Aus Online Mathematik Brückenkurs 1

We draw a unit circle and mark on those angles on the circle which have a \displaystyle y -coordinate of \displaystyle {\sqrt{3}}/{2}\;, in order to see which solutions lie between \displaystyle 0 and \displaystyle 2\pi .

In the first quadrant, we recognize \displaystyle x={\pi }/{3}\; as the angle which has a sine value of \displaystyle {\sqrt{3}}/{2}\; and then we have the reflectionally symmetric solution \displaystyle x=\pi -\frac{\pi }{3}=\frac{2\pi }{3} in the second quadrant.

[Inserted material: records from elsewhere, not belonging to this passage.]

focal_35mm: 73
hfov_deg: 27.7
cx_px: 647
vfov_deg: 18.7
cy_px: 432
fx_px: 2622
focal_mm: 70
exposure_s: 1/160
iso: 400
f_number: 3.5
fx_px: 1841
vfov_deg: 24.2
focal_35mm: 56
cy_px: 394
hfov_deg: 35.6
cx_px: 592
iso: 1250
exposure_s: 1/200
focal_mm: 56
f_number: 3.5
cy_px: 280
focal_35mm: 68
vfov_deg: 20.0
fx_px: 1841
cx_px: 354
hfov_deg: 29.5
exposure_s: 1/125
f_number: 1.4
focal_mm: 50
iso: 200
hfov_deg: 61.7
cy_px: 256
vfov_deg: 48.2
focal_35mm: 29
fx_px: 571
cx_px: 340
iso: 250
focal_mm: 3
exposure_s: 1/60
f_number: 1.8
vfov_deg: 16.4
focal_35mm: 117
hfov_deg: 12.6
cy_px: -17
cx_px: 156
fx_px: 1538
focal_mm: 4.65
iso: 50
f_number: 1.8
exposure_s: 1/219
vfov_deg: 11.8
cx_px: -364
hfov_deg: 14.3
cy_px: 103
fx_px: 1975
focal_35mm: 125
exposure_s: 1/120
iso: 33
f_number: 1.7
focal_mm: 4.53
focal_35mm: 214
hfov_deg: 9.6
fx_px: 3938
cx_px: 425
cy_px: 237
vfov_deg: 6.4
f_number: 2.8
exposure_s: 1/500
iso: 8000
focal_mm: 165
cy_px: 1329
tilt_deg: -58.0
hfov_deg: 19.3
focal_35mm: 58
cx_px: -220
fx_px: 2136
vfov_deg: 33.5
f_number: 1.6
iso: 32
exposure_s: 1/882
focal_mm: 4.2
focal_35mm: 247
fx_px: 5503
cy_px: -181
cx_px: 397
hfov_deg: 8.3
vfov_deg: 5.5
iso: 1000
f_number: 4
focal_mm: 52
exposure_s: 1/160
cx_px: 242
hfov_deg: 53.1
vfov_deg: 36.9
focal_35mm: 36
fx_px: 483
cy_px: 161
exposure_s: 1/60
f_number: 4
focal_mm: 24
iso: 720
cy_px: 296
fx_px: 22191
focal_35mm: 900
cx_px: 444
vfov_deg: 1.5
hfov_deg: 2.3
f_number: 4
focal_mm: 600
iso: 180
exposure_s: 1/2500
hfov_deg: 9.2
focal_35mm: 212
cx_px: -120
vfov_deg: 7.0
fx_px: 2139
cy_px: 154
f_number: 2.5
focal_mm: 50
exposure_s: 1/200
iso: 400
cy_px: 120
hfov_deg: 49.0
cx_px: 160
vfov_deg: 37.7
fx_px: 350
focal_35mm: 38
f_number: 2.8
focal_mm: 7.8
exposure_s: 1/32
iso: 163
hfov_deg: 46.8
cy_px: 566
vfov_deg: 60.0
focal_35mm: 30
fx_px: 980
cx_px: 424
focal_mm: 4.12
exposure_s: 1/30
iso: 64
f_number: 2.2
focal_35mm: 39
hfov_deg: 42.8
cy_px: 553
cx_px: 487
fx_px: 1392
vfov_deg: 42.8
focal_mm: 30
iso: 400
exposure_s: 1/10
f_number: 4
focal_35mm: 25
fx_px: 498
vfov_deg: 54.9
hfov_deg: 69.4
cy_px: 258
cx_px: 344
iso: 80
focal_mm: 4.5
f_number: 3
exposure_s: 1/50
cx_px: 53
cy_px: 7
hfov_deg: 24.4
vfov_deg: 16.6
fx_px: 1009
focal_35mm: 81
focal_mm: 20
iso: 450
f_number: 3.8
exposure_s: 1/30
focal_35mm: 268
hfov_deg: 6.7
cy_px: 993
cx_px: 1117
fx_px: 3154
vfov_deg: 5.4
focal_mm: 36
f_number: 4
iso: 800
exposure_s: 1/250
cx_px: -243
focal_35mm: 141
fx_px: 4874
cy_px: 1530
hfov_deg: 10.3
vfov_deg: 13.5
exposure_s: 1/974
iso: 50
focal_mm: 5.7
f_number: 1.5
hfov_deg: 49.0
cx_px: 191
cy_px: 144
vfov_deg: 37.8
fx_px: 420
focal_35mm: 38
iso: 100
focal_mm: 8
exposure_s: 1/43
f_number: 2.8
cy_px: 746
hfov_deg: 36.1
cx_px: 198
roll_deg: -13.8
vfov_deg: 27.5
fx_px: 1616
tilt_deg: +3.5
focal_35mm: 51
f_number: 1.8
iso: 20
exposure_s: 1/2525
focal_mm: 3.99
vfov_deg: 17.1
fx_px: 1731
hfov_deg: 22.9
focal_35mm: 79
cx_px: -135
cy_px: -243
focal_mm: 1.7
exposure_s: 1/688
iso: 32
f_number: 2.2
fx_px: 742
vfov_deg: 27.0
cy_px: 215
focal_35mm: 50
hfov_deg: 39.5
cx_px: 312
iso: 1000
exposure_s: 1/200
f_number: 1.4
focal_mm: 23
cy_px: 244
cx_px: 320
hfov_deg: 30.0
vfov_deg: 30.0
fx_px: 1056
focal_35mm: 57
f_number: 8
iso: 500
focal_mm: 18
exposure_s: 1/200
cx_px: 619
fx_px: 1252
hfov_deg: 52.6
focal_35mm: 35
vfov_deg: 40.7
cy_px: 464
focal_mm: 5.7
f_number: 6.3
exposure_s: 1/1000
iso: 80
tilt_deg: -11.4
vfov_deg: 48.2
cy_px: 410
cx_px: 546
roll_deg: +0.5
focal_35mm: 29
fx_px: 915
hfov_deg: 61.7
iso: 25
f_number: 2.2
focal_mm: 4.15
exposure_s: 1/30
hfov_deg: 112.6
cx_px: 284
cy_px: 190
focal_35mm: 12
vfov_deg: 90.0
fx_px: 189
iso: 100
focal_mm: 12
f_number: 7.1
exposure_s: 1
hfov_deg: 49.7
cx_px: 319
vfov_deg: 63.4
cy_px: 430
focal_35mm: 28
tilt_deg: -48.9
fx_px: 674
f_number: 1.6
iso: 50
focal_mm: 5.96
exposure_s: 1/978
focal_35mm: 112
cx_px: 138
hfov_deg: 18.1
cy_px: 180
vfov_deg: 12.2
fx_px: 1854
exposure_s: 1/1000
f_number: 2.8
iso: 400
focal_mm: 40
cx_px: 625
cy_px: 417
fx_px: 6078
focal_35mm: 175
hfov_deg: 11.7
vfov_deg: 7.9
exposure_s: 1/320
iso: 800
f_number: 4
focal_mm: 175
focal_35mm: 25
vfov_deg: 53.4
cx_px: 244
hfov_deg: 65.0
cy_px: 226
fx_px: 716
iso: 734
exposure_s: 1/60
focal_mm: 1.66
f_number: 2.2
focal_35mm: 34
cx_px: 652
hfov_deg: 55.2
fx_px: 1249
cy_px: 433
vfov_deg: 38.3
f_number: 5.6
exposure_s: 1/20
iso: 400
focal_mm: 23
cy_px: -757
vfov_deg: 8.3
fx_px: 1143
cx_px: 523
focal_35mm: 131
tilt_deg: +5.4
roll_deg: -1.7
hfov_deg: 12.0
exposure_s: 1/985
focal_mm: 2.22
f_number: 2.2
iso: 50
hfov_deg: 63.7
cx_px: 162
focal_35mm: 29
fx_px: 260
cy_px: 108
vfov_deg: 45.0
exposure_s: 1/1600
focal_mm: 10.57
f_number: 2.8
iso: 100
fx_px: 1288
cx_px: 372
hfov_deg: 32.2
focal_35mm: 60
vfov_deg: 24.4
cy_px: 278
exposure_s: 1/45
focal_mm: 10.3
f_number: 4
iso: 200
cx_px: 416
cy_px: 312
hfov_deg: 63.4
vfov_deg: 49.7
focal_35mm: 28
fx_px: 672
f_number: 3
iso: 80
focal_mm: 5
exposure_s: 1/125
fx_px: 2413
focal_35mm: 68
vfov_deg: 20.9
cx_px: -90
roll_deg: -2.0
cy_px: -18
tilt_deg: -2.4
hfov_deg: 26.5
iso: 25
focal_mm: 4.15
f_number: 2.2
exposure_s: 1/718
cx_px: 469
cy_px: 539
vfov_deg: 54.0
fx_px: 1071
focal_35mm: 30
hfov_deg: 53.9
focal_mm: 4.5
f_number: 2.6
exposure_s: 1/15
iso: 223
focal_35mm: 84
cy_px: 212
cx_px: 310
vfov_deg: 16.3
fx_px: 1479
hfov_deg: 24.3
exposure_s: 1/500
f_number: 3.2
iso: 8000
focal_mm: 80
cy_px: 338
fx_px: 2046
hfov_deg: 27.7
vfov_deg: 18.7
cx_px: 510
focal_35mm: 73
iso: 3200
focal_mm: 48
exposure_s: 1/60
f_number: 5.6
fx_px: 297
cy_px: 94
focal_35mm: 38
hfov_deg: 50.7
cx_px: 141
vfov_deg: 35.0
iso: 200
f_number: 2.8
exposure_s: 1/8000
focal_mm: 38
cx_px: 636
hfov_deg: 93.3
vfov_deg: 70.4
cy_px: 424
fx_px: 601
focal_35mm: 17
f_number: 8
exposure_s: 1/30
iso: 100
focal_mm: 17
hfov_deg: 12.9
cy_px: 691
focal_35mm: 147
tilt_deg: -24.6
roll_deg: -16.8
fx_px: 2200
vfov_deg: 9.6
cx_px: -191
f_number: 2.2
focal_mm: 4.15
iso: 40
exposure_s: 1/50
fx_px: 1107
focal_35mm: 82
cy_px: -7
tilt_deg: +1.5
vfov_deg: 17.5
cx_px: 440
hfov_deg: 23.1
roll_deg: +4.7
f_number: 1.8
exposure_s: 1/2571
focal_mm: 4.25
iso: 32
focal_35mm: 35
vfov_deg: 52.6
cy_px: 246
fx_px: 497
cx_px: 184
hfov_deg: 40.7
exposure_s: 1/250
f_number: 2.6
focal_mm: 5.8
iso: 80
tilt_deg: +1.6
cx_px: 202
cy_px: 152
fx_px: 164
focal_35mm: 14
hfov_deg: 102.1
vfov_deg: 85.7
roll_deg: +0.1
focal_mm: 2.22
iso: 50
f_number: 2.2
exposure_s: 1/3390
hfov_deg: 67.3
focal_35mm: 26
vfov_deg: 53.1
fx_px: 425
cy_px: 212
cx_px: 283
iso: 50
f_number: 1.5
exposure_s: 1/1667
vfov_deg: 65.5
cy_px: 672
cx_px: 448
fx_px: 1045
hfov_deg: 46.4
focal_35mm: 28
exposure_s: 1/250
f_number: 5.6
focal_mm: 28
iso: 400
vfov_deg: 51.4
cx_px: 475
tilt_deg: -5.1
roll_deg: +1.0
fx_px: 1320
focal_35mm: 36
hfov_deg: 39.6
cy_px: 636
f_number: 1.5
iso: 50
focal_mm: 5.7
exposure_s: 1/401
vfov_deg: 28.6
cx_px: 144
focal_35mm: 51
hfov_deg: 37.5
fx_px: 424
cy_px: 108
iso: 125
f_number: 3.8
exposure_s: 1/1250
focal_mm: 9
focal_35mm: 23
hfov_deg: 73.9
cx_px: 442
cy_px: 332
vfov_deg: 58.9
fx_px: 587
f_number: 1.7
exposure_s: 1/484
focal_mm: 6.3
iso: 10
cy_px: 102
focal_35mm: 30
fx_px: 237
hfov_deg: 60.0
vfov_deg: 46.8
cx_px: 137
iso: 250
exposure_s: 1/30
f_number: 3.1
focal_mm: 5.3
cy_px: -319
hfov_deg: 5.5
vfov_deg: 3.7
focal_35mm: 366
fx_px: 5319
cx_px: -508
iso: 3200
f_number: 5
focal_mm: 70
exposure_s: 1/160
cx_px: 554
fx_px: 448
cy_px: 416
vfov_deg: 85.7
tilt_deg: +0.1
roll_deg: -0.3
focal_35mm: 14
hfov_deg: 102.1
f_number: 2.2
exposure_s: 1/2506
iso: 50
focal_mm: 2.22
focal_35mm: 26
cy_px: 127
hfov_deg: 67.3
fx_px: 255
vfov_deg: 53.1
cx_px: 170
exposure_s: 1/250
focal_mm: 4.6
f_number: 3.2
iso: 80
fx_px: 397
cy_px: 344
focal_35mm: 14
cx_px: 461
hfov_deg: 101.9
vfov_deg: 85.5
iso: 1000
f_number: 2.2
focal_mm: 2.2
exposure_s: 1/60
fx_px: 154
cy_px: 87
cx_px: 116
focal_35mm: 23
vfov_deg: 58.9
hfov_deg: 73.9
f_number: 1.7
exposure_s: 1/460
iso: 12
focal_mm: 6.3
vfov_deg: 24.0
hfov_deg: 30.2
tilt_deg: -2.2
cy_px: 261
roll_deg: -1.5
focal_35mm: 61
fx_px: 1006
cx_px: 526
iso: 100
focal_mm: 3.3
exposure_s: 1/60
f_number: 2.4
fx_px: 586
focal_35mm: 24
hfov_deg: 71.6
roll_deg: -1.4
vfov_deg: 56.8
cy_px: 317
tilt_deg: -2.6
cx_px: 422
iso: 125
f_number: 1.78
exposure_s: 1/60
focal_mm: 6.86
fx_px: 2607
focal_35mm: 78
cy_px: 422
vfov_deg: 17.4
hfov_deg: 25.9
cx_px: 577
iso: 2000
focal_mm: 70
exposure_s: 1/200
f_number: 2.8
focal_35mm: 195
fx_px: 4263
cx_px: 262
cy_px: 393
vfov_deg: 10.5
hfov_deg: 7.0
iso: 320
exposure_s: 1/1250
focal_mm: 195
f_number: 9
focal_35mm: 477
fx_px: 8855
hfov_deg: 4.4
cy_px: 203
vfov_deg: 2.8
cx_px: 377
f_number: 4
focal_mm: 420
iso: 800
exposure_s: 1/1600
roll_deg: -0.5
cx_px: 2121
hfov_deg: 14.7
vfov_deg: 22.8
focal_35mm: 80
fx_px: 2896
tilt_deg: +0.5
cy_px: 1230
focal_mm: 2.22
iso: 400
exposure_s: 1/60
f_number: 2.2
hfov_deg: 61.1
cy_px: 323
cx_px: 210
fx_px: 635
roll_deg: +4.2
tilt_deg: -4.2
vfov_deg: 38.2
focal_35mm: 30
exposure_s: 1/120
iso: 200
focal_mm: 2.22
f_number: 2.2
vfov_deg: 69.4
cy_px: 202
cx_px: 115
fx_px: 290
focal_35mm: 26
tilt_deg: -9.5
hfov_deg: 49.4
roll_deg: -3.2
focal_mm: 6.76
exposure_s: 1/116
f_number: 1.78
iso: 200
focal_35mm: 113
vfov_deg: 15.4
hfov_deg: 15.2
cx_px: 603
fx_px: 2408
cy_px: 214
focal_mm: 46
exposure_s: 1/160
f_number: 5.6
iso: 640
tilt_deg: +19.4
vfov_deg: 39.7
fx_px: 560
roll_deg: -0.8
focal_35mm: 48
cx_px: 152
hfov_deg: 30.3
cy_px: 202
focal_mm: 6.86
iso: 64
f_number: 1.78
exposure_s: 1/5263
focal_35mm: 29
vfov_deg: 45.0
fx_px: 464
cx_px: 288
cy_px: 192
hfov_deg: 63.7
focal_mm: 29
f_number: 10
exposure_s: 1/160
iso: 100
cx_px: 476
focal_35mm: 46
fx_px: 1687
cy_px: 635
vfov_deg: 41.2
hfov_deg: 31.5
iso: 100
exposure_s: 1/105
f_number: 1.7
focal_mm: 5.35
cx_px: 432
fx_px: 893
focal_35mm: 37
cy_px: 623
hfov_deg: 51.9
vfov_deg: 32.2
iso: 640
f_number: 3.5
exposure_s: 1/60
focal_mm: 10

Each of those solutions returns to itself after every revolution, so that we obtain the complete solution if we add multiples of \displaystyle 2\pi

\displaystyle x=\frac{\pi }{3}+2n\pi and \displaystyle x=\frac{2\pi }{3}+2n\pi

where \displaystyle n is an arbitrary integer.

NOTE: when we write that the complete solution is given by

\displaystyle x=\frac{\pi }{3}+2n\pi and \displaystyle x=\frac{2\pi }{3}+2n\pi ,

this means that for every integer \displaystyle n, we obtain a solution to the equation:

\displaystyle \begin{array}{*{35}l} n=0 & x=\frac{\pi }{3} & x=\frac{2\pi }{3} \\ n=-1 & x=\frac{\pi }{3}+\left( -1 \right)\centerdot 2\pi & x=\frac{2\pi }{3}+\left( -1 \right)\centerdot 2\pi \\ n=1 & x=\frac{\pi }{3}+1\centerdot 2\pi & x=\frac{2\pi }{3}+1\centerdot 2\pi \\ n=-2 & x=\frac{\pi }{3}+\left( -2 \right)\centerdot 2\pi & x=\frac{2\pi }{3}+\left( -2 \right)\centerdot 2\pi \\ n=2 & x=\frac{\pi }{3}+2\centerdot 2\pi & x=\frac{2\pi }{3}+2\centerdot 2\pi \\ \end{array}

and so on.